(Limb landmark coordinates)
%%
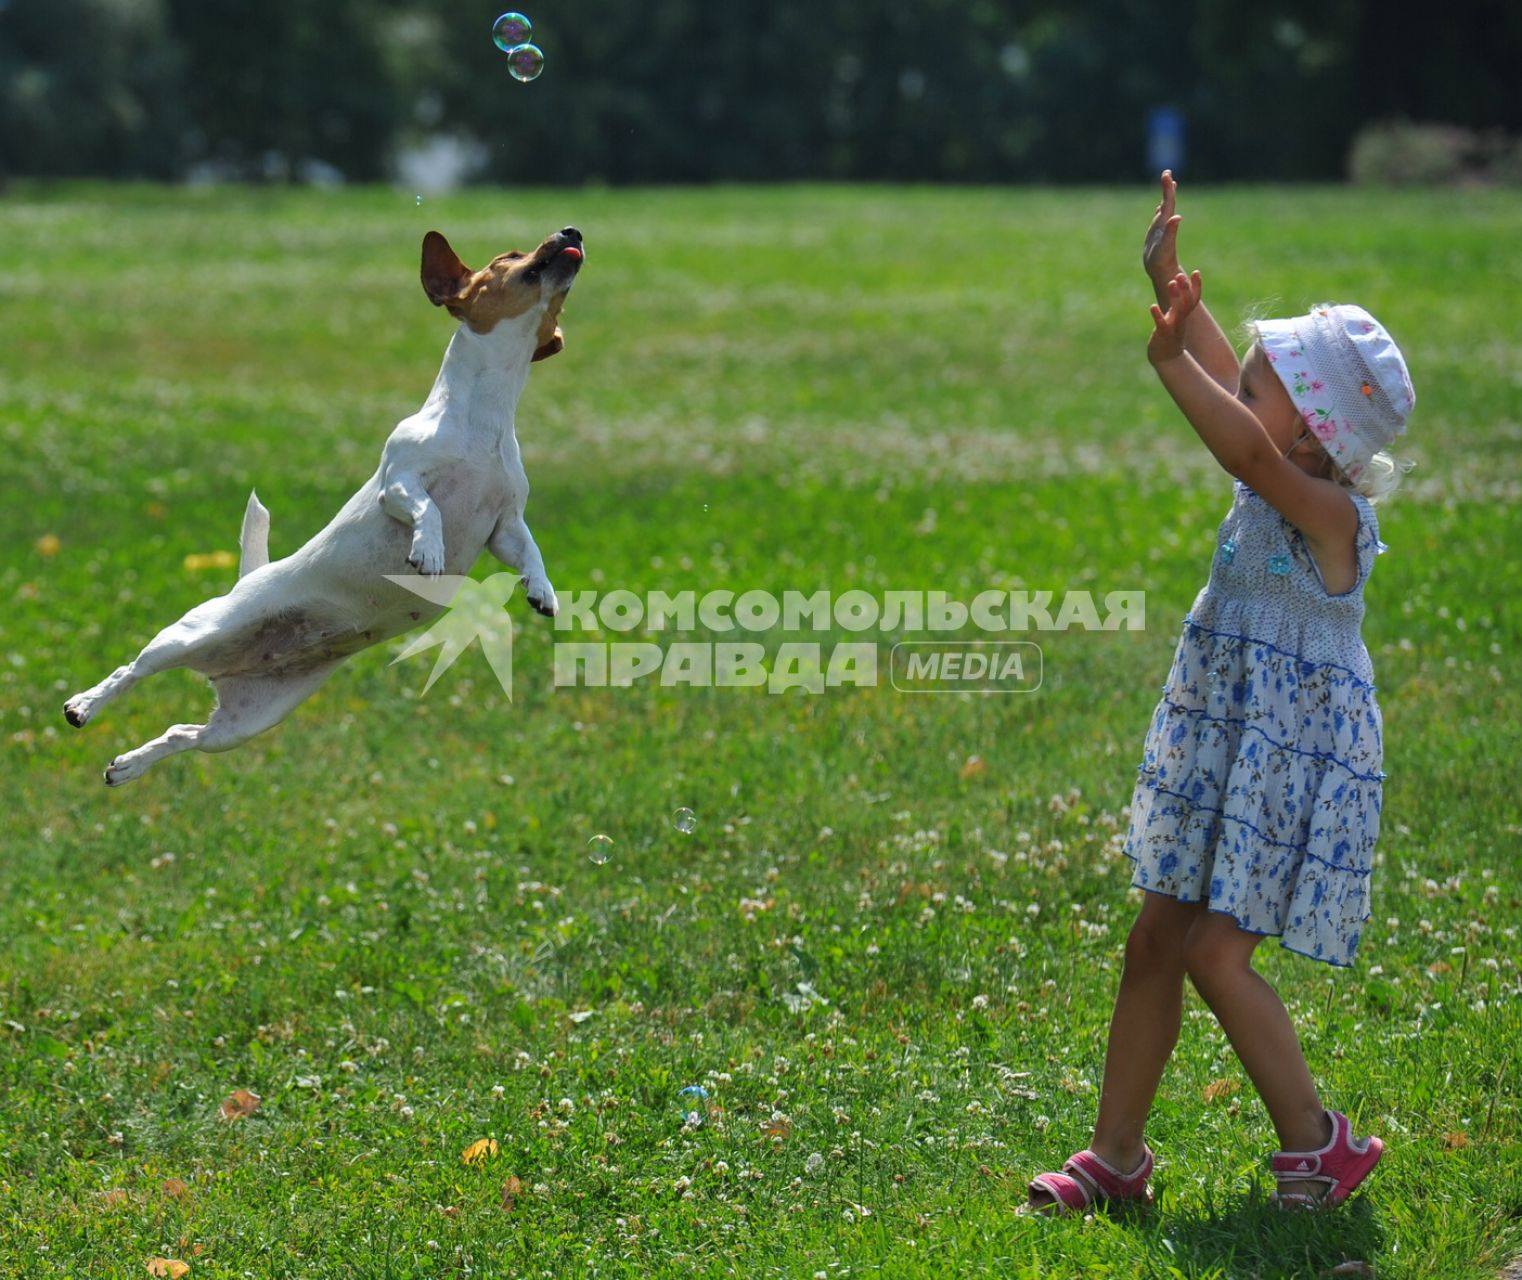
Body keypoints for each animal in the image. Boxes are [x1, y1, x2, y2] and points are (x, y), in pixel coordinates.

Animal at [63, 225, 581, 785]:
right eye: (510, 256)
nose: (572, 231)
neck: (485, 417)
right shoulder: (399, 483)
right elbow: (428, 508)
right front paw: (430, 550)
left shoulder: (505, 523)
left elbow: (529, 552)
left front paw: (542, 591)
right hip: (189, 636)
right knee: (131, 671)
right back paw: (84, 706)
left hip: (251, 718)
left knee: (187, 734)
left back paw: (128, 766)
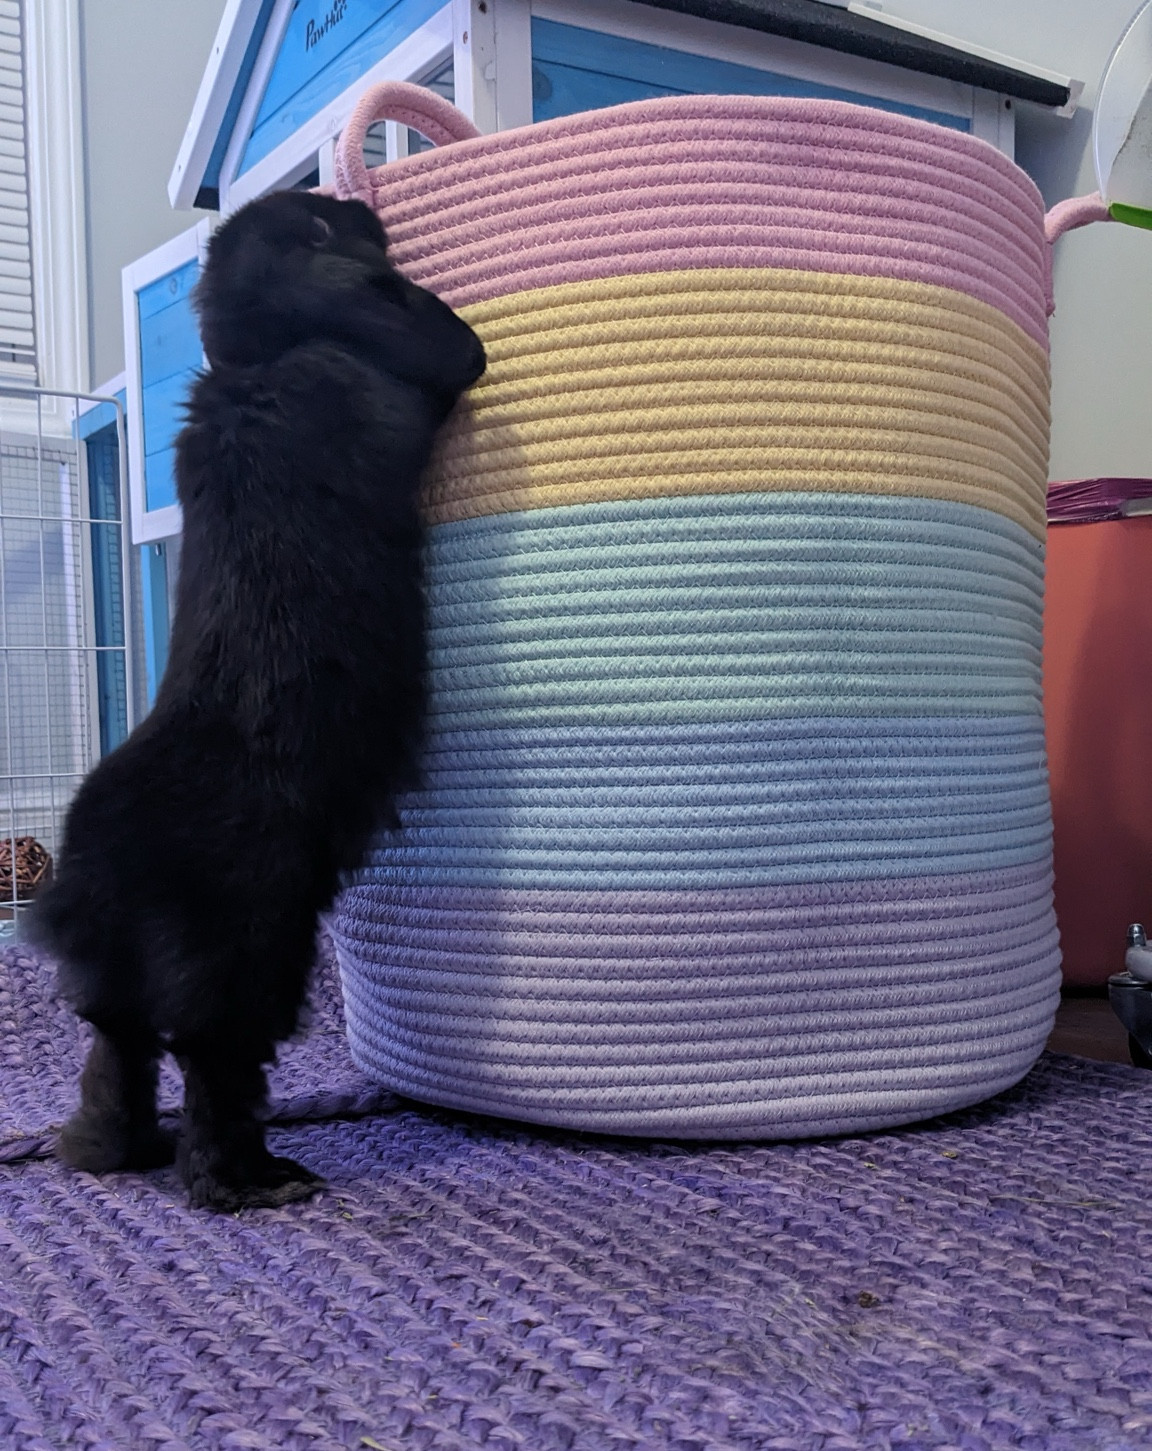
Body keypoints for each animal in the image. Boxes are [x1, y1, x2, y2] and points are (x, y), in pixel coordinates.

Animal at [30, 190, 485, 1210]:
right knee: (216, 1076)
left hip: (119, 993)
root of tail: (85, 887)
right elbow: (453, 347)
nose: (354, 198)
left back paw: (116, 1150)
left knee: (119, 1061)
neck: (270, 350)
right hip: (257, 956)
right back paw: (252, 1181)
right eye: (322, 217)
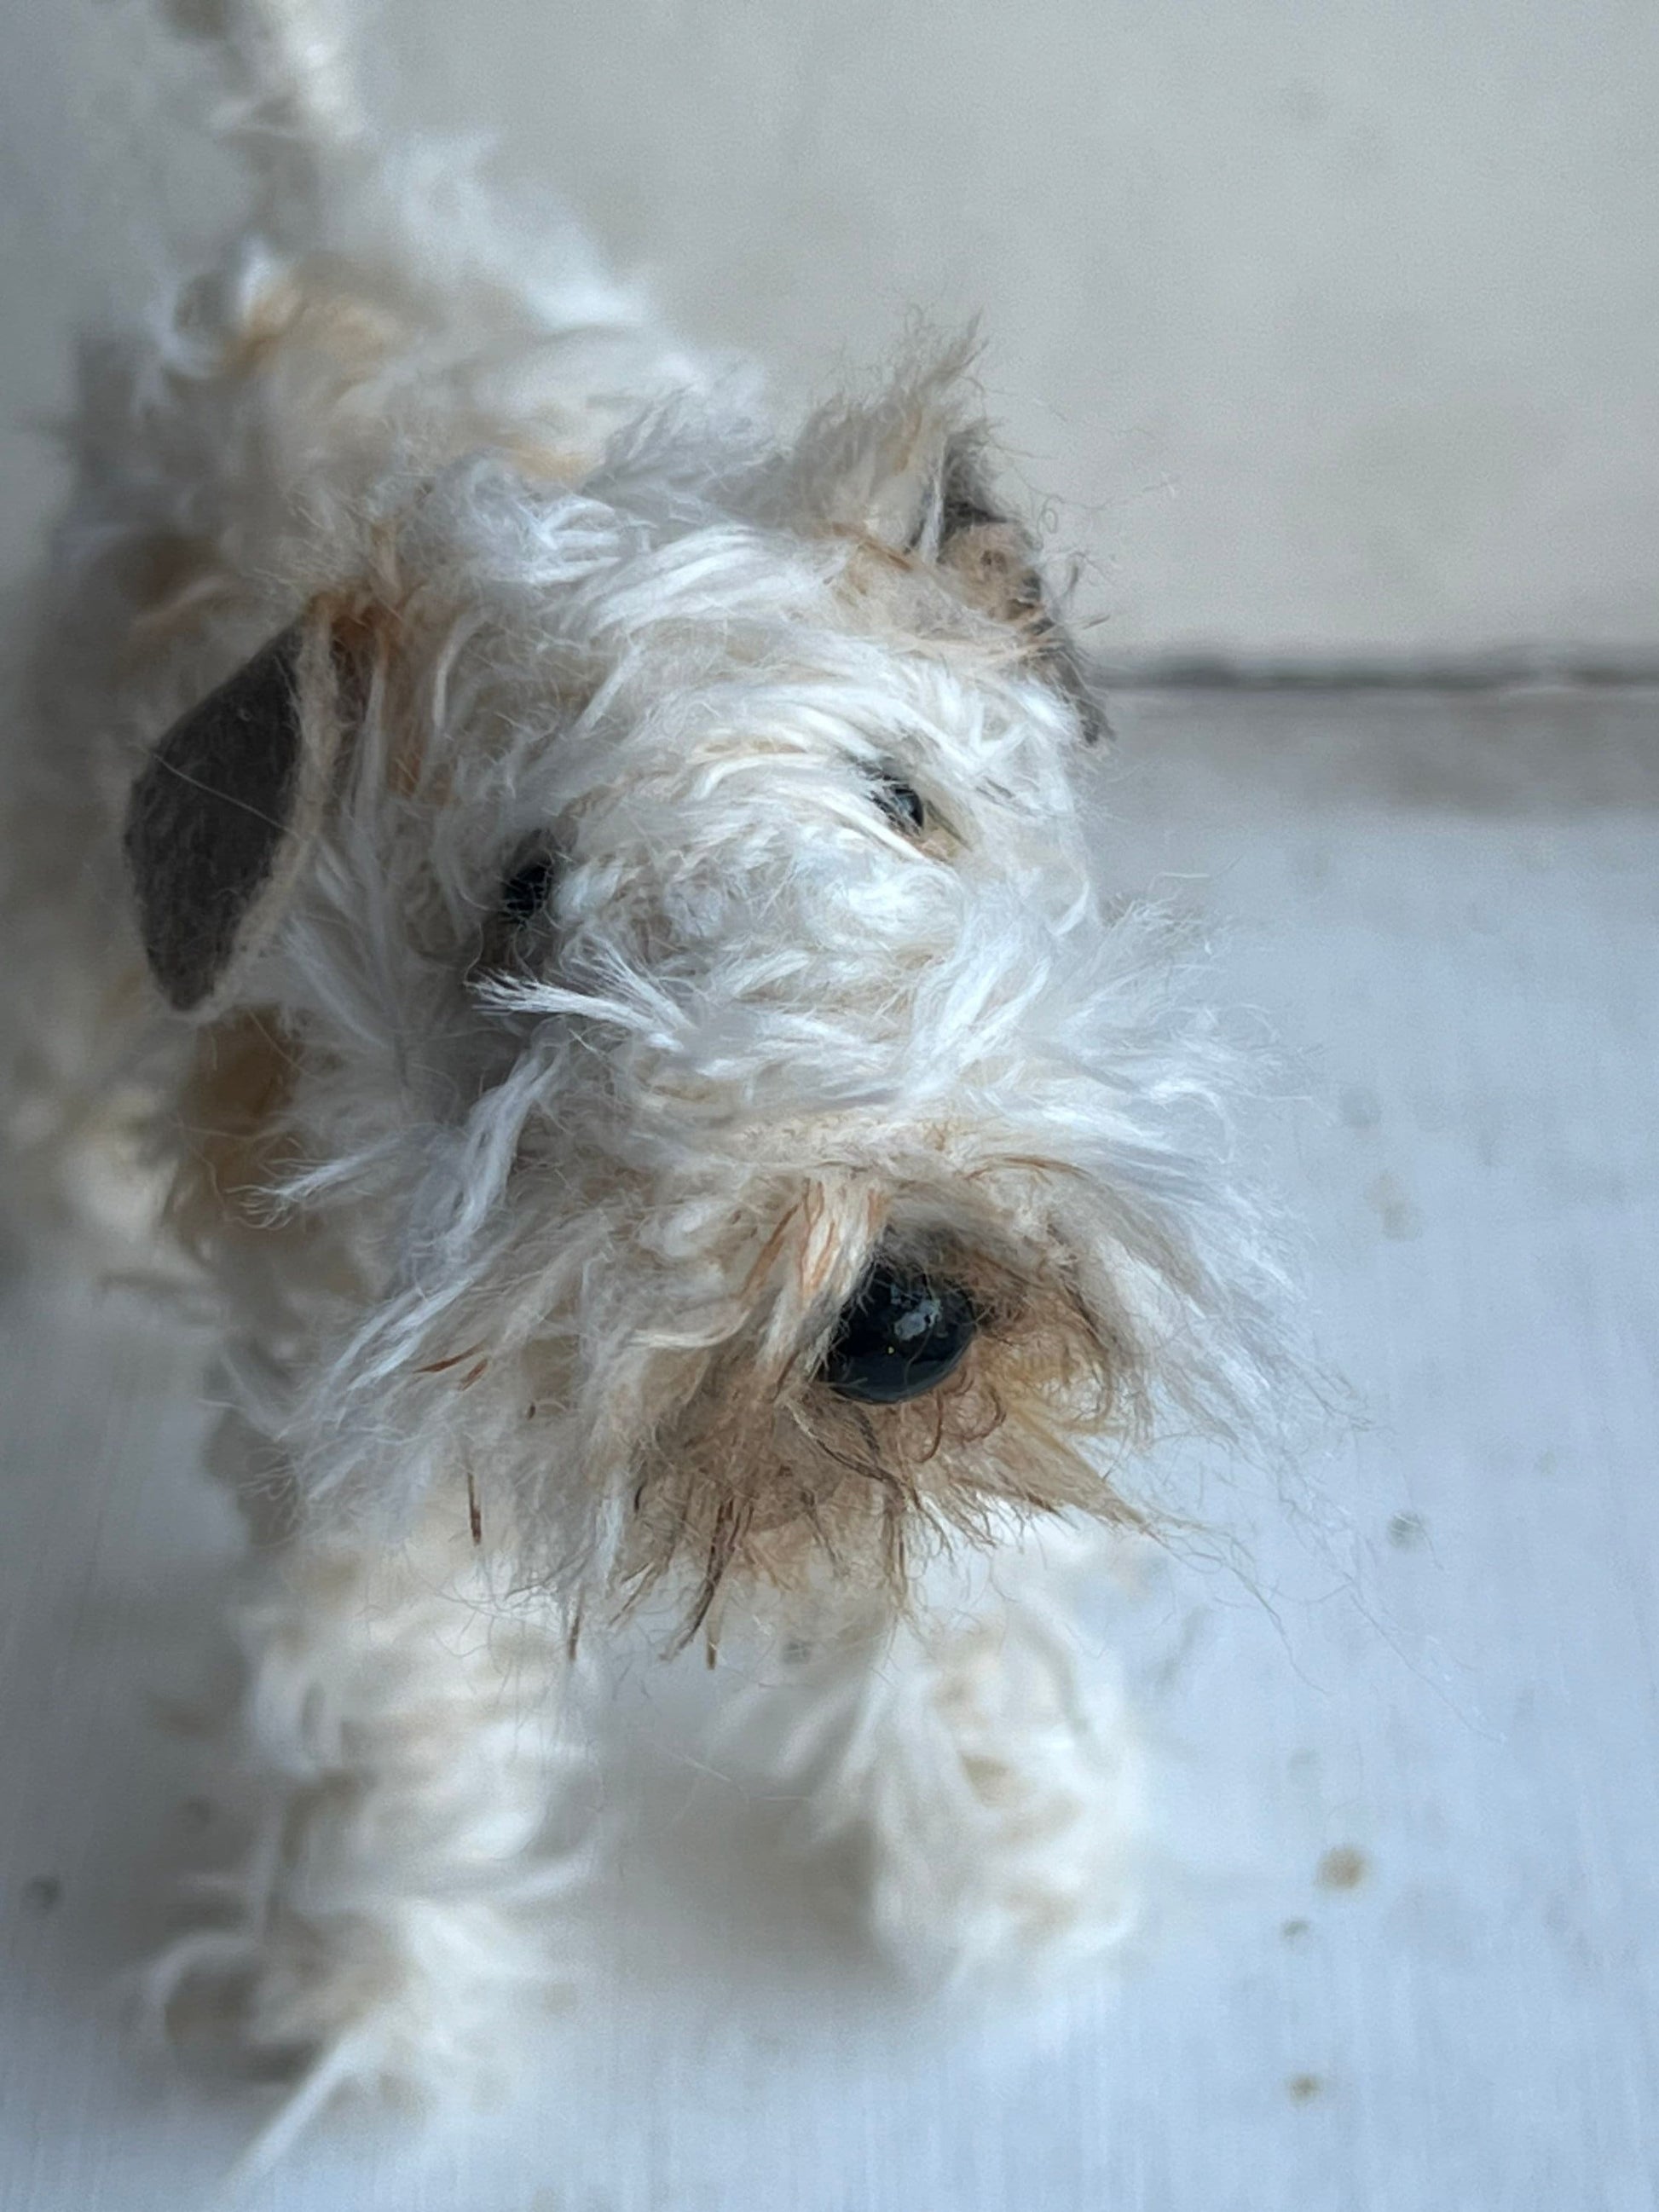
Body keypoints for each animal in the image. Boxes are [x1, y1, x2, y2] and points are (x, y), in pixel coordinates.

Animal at [3, 0, 1282, 2158]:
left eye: (904, 798)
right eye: (524, 897)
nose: (901, 1304)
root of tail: (326, 185)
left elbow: (964, 1606)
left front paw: (1023, 1861)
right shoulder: (372, 1474)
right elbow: (392, 1734)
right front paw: (374, 2019)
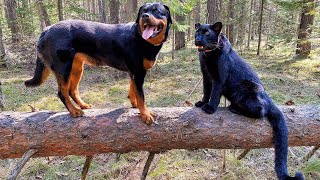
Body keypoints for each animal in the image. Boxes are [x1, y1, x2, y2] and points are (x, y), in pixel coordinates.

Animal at [24, 2, 171, 124]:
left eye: (156, 11)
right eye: (143, 12)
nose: (145, 16)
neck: (141, 38)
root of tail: (46, 30)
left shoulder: (134, 72)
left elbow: (133, 90)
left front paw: (134, 104)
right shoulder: (138, 72)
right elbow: (141, 96)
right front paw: (145, 114)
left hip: (77, 68)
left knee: (72, 90)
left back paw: (83, 105)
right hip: (63, 67)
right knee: (62, 92)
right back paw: (74, 111)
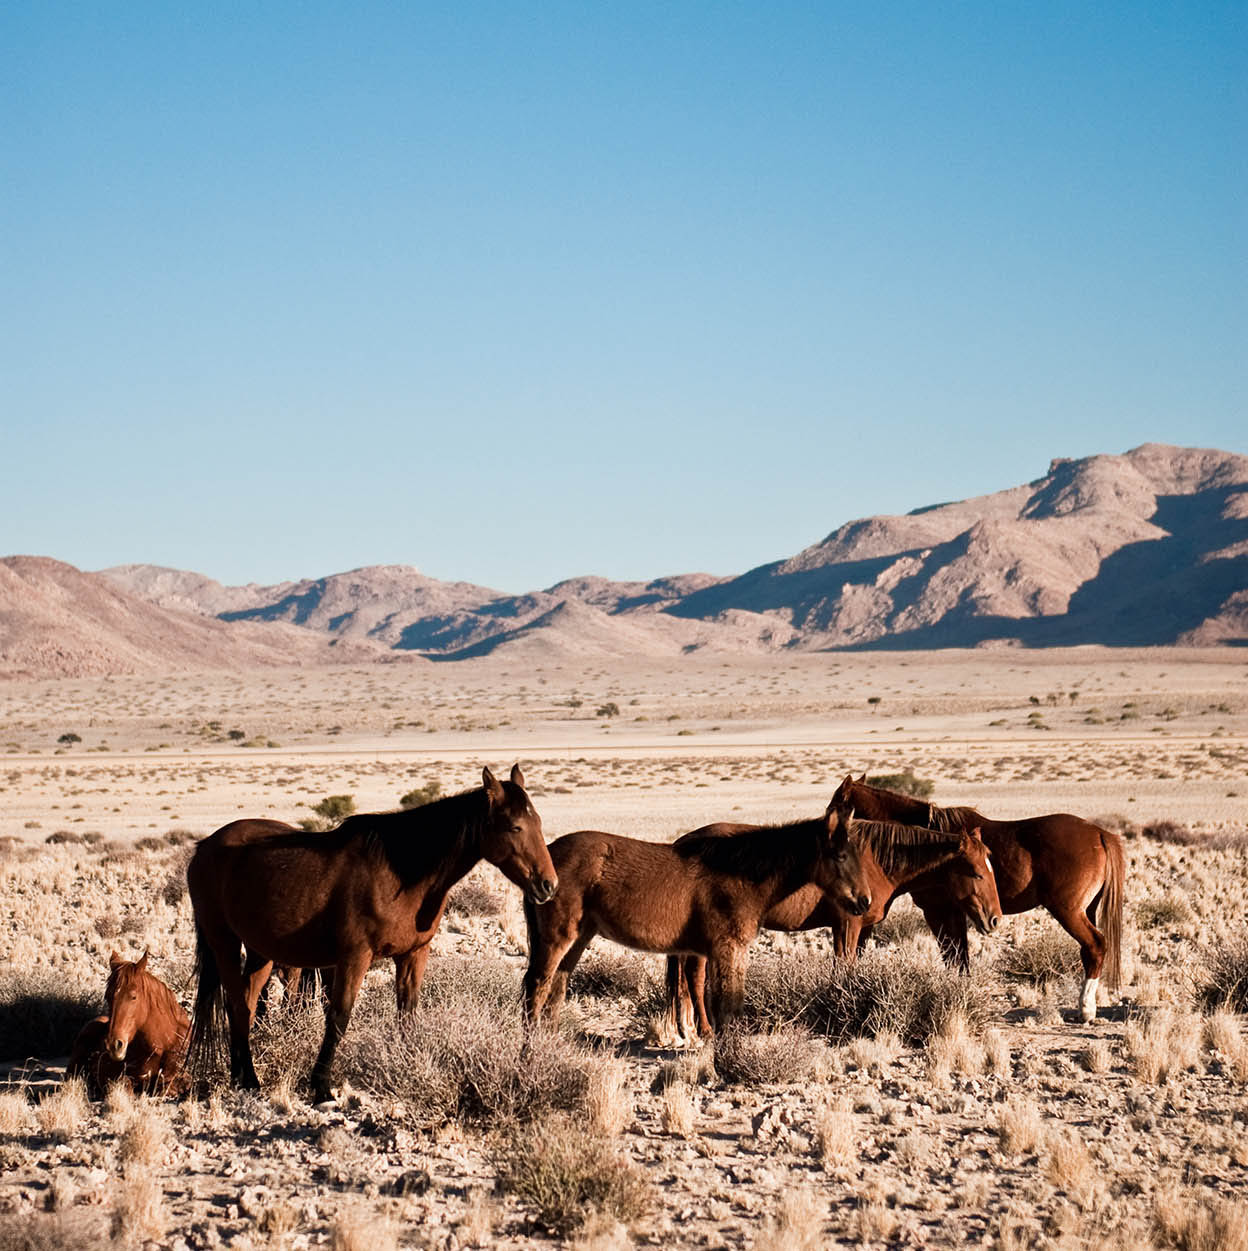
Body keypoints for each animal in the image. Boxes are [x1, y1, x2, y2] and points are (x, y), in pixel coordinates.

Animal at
%%
## ABOUT THIS TASK
Please repeat each record above precisely, with the pictures left out.

## WRITTEN RESPONSE
Body keypoints for each animal in the image. Boxes are [x1, y1, x2, y2] and points are (x, y), in pixel coordinates.

Animal at [63, 225, 581, 785]:
right eye: (510, 256)
nose: (572, 231)
neck: (485, 417)
right shoulder: (399, 483)
right elbow: (428, 508)
right front paw: (430, 550)
left shoulder: (505, 523)
left elbow: (529, 552)
left front paw: (542, 591)
right hip: (189, 636)
right knee: (131, 671)
right back paw: (84, 706)
left hip: (251, 718)
left knee: (187, 734)
left back paw: (128, 766)
Body keypoints for each animal in the image. Boxes are [x1, y1, x2, y2] and points are (x, y), in pixel coordinates.

Animal at [30, 190, 485, 1210]:
right knee: (216, 1076)
left hip: (119, 993)
root of tail: (85, 887)
right elbow: (453, 347)
nose: (354, 198)
left back paw: (116, 1150)
left knee: (119, 1061)
neck: (270, 350)
right hip: (257, 956)
right back paw: (252, 1181)
right eye: (322, 217)
Body keypoints for each animal in the image. Boxes are [x1, y1, x2, y2] and points are (x, y), in pixel coordinates.

Animal at [3, 0, 1282, 2158]:
left eye: (904, 798)
right eye: (524, 897)
nose: (901, 1304)
root of tail: (326, 185)
left elbow: (964, 1606)
left front paw: (1023, 1861)
right shoulder: (372, 1474)
right elbow: (392, 1734)
right front paw: (374, 2019)
Body keypoints for each animal in the image. Boxes are [x1, y1, x2, y2] and points are (x, y), in pixel coordinates.

Animal at [24, 2, 171, 124]:
left eye: (156, 11)
right eye: (143, 12)
nose: (145, 16)
neck: (141, 38)
root of tail: (46, 30)
left shoulder: (134, 72)
left elbow: (133, 90)
left front paw: (134, 104)
right shoulder: (138, 72)
right elbow: (141, 96)
right front paw: (145, 114)
left hip: (77, 68)
left knee: (72, 90)
left back paw: (83, 105)
right hip: (63, 67)
right knee: (62, 92)
right back paw: (74, 111)
Body keypoints for each animal in the image. Boxes are [x1, y1, x2, y2] and points are (x, y), in pixel coordinates.

Animal at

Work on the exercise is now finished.